-------- QUOTED TEXT

There is ‘blood at the root’ of the Hindutva movement whenever it refuses to see Muslims and other minorities as fully Indian

June 27, 2017 12:05 am | Updated December 04, 2021 11:22 pm IST

Battling the vigilantes: A protest at Jantar Mantar, New Delhi, in October 2015 against the Dadri lynching

Battling the vigilantes: A protest at Jantar Mantar, New Delhi, in October 2015 against the Dadri lynching

I first heard the famous Billie Holiday version of the song ‘Strange fruit’ (1939) quite late, as I had grown up in a small town of Bihar, where the choice of music was rather limited. I must have been in junior college then. By then I had read of the song, and the tragic history behind it; I still recall the tingling feeling as Billie Holiday’s powerful rendition literally made my hair stand on end:

Southern trees bear a strange fruit,

blood on the leaves and blood at the root,

Black bodies swinging in the southern breeze,

Strange fruit hanging from the poplar trees.

Described by record producer Ahmet Ertegun as “the beginning of the civil rights movement”, this powerful song was written as a poem by Abel Meeropol, and first performed in public by his wife (a singer) in 1937.

----------------
-------- STORED DATA

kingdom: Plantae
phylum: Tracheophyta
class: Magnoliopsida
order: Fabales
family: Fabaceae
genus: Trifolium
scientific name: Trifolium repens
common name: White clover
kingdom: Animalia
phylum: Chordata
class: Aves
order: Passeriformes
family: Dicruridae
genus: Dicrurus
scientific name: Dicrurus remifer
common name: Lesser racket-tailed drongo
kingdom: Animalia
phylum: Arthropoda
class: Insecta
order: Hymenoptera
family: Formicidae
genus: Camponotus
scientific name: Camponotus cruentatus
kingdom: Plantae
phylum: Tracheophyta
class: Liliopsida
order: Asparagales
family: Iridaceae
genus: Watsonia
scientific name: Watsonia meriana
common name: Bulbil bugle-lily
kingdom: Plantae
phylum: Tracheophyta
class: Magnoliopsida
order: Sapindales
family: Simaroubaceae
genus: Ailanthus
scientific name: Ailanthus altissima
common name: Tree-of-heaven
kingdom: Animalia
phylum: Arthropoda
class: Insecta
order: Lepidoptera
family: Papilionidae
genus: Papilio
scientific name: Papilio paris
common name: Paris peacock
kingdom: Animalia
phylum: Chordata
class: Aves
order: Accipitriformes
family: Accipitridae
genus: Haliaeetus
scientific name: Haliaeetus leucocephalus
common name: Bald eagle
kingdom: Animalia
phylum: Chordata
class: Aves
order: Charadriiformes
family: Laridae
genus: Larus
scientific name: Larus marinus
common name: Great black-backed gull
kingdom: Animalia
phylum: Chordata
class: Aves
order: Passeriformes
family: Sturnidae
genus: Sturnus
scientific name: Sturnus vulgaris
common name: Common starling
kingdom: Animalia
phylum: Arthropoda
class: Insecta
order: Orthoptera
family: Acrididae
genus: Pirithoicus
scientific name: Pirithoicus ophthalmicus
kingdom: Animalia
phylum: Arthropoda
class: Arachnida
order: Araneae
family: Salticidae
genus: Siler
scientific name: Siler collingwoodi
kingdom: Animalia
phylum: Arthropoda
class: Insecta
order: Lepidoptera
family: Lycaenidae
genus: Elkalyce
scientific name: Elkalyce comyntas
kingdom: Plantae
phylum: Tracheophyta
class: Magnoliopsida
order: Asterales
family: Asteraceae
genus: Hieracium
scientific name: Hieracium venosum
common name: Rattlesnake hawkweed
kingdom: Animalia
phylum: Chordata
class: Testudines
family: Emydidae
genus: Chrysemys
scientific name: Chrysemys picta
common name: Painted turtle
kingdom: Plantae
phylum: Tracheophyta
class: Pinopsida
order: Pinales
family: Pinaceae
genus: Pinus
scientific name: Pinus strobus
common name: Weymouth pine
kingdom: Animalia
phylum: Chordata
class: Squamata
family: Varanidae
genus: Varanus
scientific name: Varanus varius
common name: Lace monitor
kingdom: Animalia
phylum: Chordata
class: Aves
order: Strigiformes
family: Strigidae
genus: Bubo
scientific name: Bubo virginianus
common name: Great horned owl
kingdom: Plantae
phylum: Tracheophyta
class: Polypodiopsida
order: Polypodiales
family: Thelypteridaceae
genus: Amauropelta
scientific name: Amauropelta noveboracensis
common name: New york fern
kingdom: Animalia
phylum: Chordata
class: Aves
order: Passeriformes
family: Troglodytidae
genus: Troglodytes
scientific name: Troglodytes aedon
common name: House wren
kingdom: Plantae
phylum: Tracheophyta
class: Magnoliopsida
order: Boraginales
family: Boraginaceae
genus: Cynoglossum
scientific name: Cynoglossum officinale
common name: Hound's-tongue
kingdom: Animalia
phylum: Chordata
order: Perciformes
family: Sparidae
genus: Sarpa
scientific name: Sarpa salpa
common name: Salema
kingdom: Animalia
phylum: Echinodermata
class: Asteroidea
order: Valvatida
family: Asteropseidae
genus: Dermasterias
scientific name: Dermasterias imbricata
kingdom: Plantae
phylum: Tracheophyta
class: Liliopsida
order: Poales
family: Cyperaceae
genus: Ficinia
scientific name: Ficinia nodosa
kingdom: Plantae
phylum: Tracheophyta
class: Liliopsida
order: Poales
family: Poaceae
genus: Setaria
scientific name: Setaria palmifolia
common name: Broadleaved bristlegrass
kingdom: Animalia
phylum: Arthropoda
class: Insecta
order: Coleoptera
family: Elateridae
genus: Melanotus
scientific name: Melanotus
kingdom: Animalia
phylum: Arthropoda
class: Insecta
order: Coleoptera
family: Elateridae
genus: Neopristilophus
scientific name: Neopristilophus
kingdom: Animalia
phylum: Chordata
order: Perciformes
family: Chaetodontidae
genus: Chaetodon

----------------

§ TASK REQUIREMENTS:
[a] Could you rewrite the paragraph beginning "I first heard the famous Billie Holiday version" in the article on Hindutva and minorities as a short list of its main facts?
[b] Would you write the next part of the article on Hindutva and minorities, picking up after its final sentence?
The entries are separate material from the article on Hindutva and minorities.

§ TASK-BY-TASK ANSWERS:
[a]
- The writer heard Billie Holiday's famous version of "Strange fruit" (1939) quite late.
- The writer grew up in a small town in Bihar, where the choice of music was limited.
- The writer was probably in junior college at the time.
- By then the writer had already read about the song and the tragic history behind it.
- Holiday's powerful rendition made the writer's hair stand on end, a tingling feeling the writer still recalls.

[b]
Meeropol was writing about more than 1,500 African Americans (‘Black bodies’) lynched by white American mobs around the turn of the 20th century. In particular, he was reacting to a photo taken by Lawrence Beitler of the lynching of Thomas Shipp and Abram Smith on August 7, 1930: these two African Americans were accused, without any evidence, of murdering a white man and raping his companion, and they were lynched by a crowd of racists in front of the local police.

Violence by vigilante groups

You can see the connections to the kind of murders of Muslims that have taken place recently in North India — violence that, actually, also connects to a longer history of the murder of Dalits and aborigines by mobs of casteist Hindus. Yes, I allude specifically to such violence. The lynching of a (Muslim) police officer by (Muslim) separatists in Srinagar is by definition a criminal act, and its perpetrators will be prosecuted by the government as required. But violence by vigilante groups in the name of the law is another matter — because it seeks not just to attack the state but also to circuitously involve it in its own demise.

These are the elements: rumour and hearsay lead to a mob breaking the law of the country in the name of justice; the mob has already condemned the ‘guilty’ because of who they are and how they look; the authorities look the other way, and later describe it as simply a law and order breakdown. (‘It was just an argument over a train seat,’ we were told after the recent lynching of a 17-year-old boy in Haryana.)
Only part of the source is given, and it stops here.